(Text excerpt):
____________________

Azure / Industrial-IoT

Azure Industrial IoT Platform
MIT License
523 stars 214 forks source link

OPC UA Heartbeats appear to be lost when large number of nodes are configured #133

Closed jmbrunskill closed 4 years ago

jmbrunskill commented 5 years ago

Describe the bug When we have a large number of nodes configured, in our OPC Publisher module, Heartbeats aren't reliably published for all nodes.

To Reproduce Steps to reproduce the behavior:

  1. Configure a pn.json file with a large number of nodes that don't change values often and all on the same publishing frequency.
  2. Observe lack of publishing heartbeats for some of these nodes

Expected behavior Heartbeats should be published consistently regardless of number of Nodes Published.

Screenshots

image

System Info:

Additional context

jmbrunskill commented 5 years ago

Based on the theory that the OPC UA server's change buffer might be filling up before the OPC Publisher has time to read all the values, I just now set the sampling interval to 40000ms and the publish interval to 1000ms for the node node affected in the screenshot above. This seems to have had the desired effect with the heartbeat being correctly setup for this node.

In the situation where very first message for a node is missed, it appears that the heartbeat is not setup properly for that node.

iotedge logs opcpublisher --follow | grep 112d6b4-0e4-3f803
[08:58:31 DBG]    DisplayName: ns=2;s=NZ025_NZS025FTGW01X_T100.T100_Milk_Treatment.NZ025_M1Pas1C01_CIP_SanitiserUsed\112d6b4-0e4-3f803
[08:58:31 DBG] Setting up 60 sec heartbeat for node 'ns=2;s=NZ025_NZS025FTGW01X_T100.T100_Milk_Treatment.NZ025_M1Pas1C01_CIP_SanitiserUsed\112d6b4-0e4-3f803'.

____________________

(Questions to answer):
A. The OPC Publisher heartbeat issue's first comment is organized under labeled sections. List every section label in it.
B. In the OPC Publisher heartbeat issue, which sampling interval and publish interval did the commenter set for the affected node?
C. Resume the OPC Publisher heartbeat issue after its final log line.

____________________

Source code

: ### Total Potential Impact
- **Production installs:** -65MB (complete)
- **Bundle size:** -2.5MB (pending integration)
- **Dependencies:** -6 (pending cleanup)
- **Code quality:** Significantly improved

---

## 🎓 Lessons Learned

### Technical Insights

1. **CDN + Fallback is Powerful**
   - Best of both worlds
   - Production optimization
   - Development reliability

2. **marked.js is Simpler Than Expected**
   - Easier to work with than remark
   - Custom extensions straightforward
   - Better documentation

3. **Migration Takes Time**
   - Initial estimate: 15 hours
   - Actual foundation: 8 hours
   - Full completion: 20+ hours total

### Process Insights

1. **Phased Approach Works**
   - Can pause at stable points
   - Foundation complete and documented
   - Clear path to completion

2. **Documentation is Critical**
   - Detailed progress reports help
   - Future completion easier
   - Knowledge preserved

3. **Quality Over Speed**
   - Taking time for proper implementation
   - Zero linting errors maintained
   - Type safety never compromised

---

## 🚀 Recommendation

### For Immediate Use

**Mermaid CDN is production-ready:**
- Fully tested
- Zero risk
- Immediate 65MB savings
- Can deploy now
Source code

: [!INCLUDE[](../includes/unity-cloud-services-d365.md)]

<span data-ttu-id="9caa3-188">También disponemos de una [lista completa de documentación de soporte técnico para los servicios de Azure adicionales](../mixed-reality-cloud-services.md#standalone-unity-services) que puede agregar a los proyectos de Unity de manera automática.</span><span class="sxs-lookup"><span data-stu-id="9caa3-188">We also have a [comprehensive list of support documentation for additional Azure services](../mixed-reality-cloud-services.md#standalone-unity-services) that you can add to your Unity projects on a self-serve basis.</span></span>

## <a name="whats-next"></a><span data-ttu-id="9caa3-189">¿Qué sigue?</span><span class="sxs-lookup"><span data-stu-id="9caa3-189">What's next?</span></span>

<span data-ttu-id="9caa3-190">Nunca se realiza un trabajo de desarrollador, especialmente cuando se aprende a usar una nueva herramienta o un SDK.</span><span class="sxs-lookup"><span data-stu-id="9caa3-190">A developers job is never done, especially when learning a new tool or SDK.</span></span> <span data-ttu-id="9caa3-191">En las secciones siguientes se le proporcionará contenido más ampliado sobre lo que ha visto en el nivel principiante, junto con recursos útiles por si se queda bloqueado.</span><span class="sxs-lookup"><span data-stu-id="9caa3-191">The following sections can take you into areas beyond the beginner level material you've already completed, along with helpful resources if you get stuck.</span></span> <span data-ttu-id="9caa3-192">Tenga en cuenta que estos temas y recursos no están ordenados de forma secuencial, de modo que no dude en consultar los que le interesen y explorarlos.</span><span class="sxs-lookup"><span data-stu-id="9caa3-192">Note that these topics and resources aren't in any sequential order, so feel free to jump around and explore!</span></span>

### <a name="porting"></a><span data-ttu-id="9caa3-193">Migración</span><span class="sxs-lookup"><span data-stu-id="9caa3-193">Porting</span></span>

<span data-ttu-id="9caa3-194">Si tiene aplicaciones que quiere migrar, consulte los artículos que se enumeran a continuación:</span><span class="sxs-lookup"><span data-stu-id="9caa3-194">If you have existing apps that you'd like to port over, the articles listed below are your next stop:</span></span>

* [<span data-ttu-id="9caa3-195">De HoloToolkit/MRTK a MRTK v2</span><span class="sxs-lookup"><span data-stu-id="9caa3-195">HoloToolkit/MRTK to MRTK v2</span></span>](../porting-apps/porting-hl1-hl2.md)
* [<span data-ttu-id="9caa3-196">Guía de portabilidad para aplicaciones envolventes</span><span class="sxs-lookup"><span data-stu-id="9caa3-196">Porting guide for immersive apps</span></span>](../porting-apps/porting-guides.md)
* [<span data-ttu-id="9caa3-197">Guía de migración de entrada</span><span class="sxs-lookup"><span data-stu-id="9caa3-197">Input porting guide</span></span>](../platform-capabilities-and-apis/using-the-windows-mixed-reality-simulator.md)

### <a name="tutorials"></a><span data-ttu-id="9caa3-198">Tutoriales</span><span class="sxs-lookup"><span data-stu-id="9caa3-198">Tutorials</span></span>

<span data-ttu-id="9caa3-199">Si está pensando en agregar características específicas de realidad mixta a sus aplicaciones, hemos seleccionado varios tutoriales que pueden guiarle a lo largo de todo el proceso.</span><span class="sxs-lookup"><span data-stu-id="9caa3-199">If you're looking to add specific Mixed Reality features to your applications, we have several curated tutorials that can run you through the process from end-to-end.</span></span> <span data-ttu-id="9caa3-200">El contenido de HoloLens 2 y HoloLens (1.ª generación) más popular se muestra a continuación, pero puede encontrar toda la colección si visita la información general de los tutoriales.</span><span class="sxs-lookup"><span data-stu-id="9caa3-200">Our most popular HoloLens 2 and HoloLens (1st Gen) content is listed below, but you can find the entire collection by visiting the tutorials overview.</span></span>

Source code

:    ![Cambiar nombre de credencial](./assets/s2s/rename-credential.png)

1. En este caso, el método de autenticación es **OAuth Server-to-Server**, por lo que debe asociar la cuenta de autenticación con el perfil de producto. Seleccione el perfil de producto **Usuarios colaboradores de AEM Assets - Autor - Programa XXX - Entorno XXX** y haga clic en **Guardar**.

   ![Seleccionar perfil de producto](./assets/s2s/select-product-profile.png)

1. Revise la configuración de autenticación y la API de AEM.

____________________

(Answers below):
A.
- Describe the bug
- To Reproduce
- Expected behavior
- Screenshots
- System Info
- Additional context

B. A sampling interval of 40000 ms and a publish interval of 1000 ms.

C.
image

To me it would be ideal if the heartbeat process triggered a 're-read' of the latest value from the OPCUA Server. That way it could re-validate that the data is readable from the OPCUA Server rather than simply having a stale subscription state.

That being said, I think it might be appropriate to have a smaller publishing interval than sampling interval in our environment. Is there a minimum interval we should consider when specifying a publishing interval?

markusstuhler commented 4 years ago

Hi @jmbrunskill

We will fix it like described here: https://github.com/Azure/Industrial-IoT/issues/135 The current implementation does not trigger a "Re-Read", so you're right that if the first messaged is missed for some reason, the heartbeats cannot be sent for that node(s). We will offer an updated implementation of the heartbeat mechanism soon which will utilize OPC UA server capabilities to generate heartbeats.

We'll close this issue as we use the other issue mentioned above to track.

Thanks!